╭─ Records for the task

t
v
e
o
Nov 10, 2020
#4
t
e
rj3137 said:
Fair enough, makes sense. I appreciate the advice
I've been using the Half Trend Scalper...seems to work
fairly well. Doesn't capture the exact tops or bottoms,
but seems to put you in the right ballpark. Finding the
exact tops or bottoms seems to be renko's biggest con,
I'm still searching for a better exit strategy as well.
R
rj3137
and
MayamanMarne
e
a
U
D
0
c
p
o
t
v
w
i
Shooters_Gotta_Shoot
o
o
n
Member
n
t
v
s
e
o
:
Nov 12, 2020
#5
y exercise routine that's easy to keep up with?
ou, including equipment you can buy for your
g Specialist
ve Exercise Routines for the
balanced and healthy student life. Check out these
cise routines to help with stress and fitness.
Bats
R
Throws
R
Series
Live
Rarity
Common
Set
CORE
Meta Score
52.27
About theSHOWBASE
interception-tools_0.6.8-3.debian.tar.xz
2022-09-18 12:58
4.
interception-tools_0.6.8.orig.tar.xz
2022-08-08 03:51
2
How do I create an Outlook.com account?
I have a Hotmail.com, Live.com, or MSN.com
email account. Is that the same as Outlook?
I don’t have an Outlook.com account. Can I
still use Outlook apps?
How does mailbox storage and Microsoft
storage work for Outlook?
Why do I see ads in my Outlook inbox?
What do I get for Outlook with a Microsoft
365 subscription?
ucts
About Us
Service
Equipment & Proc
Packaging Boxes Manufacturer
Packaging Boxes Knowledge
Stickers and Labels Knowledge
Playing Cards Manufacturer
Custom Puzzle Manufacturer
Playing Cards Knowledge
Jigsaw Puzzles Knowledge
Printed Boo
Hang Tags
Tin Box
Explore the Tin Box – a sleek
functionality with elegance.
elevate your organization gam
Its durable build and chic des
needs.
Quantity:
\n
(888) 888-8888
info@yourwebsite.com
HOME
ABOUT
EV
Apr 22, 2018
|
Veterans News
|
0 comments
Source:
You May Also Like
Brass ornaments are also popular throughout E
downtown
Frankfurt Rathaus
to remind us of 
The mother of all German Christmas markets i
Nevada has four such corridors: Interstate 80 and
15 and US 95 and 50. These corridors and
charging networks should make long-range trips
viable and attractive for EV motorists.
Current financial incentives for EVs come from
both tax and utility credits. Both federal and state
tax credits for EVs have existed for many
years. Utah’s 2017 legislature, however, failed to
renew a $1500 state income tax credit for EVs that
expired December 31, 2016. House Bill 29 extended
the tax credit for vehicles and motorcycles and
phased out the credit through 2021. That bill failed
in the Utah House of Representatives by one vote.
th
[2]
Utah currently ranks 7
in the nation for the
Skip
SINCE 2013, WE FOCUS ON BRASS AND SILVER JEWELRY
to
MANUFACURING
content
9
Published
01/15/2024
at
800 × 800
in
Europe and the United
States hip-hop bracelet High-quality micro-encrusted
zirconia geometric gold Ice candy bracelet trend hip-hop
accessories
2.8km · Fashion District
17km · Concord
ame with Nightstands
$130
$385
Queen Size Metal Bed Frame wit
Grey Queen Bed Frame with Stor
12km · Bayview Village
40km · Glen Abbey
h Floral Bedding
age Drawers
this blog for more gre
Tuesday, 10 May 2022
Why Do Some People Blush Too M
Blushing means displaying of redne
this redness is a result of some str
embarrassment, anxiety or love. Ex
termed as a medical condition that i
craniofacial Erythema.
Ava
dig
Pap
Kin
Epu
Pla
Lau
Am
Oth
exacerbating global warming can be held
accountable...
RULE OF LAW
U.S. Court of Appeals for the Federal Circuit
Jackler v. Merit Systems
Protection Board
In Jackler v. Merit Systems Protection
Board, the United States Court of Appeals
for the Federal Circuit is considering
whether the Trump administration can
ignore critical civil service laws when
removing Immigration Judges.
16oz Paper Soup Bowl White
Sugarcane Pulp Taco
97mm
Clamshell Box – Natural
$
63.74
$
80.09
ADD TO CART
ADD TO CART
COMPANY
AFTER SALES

╰─

• Work item: The expected output is each line of the records above that includes the word "Manufacturer".

• Reply to the exercise:
Packaging Boxes Manufacturer
Playing Cards Manufacturer
Custom Puzzle Manufacturer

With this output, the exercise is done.